• [DATA EXTRACT]
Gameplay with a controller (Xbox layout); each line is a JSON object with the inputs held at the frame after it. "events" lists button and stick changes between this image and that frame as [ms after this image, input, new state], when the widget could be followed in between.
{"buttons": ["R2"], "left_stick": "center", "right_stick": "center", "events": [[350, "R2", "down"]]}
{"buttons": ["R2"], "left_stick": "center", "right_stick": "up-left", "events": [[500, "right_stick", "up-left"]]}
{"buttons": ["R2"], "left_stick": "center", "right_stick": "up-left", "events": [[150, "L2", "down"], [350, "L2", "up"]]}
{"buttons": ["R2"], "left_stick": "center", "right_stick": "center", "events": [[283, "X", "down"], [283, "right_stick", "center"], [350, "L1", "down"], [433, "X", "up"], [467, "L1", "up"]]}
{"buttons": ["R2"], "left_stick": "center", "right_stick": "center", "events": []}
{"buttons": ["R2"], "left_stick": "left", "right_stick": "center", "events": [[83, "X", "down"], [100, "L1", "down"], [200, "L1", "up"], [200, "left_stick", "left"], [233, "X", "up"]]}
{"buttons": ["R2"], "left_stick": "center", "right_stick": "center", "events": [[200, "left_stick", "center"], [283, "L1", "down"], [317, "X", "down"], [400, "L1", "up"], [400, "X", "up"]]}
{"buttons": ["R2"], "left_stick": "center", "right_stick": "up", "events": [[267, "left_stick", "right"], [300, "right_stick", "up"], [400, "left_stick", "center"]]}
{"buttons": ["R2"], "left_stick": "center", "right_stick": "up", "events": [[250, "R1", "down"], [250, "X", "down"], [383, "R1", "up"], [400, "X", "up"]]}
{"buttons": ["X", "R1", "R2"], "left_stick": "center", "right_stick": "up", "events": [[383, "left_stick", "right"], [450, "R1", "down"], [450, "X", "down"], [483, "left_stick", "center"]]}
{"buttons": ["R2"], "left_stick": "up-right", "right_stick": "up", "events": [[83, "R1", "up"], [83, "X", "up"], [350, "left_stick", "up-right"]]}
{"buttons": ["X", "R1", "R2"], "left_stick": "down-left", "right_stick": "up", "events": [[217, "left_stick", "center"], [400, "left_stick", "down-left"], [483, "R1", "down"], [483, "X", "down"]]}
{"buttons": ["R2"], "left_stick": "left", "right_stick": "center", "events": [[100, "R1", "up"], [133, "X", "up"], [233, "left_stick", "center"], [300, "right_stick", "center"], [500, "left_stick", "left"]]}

• [WORK TO BE COMPLETED]
Give the data again, exactly.

• [RESULT]
Gameplay with a controller (Xbox layout); each line is a JSON object with the inputs held at the frame after it. "events" lists button and stick changes between this image and that frame as [ms after this image, input, new state], when the widget could be followed in between.
{"buttons": ["R2"], "left_stick": "center", "right_stick": "center", "events": [[350, "R2", "down"]]}
{"buttons": ["R2"], "left_stick": "center", "right_stick": "up-left", "events": [[500, "right_stick", "up-left"]]}
{"buttons": ["R2"], "left_stick": "center", "right_stick": "up-left", "events": [[150, "L2", "down"], [350, "L2", "up"]]}
{"buttons": ["R2"], "left_stick": "center", "right_stick": "center", "events": [[283, "X", "down"], [283, "right_stick", "center"], [350, "L1", "down"], [433, "X", "up"], [467, "L1", "up"]]}
{"buttons": ["R2"], "left_stick": "center", "right_stick": "center", "events": []}
{"buttons": ["R2"], "left_stick": "left", "right_stick": "center", "events": [[83, "X", "down"], [100, "L1", "down"], [200, "L1", "up"], [200, "left_stick", "left"], [233, "X", "up"]]}
{"buttons": ["R2"], "left_stick": "center", "right_stick": "center", "events": [[200, "left_stick", "center"], [283, "L1", "down"], [317, "X", "down"], [400, "L1", "up"], [400, "X", "up"]]}
{"buttons": ["R2"], "left_stick": "center", "right_stick": "up", "events": [[267, "left_stick", "right"], [300, "right_stick", "up"], [400, "left_stick", "center"]]}
{"buttons": ["R2"], "left_stick": "center", "right_stick": "up", "events": [[250, "R1", "down"], [250, "X", "down"], [383, "R1", "up"], [400, "X", "up"]]}
{"buttons": ["X", "R1", "R2"], "left_stick": "center", "right_stick": "up", "events": [[383, "left_stick", "right"], [450, "R1", "down"], [450, "X", "down"], [483, "left_stick", "center"]]}
{"buttons": ["R2"], "left_stick": "up-right", "right_stick": "up", "events": [[83, "R1", "up"], [83, "X", "up"], [350, "left_stick", "up-right"]]}
{"buttons": ["X", "R1", "R2"], "left_stick": "down-left", "right_stick": "up", "events": [[217, "left_stick", "center"], [400, "left_stick", "down-left"], [483, "R1", "down"], [483, "X", "down"]]}
{"buttons": ["R2"], "left_stick": "left", "right_stick": "center", "events": [[100, "R1", "up"], [133, "X", "up"], [233, "left_stick", "center"], [300, "right_stick", "center"], [500, "left_stick", "left"]]}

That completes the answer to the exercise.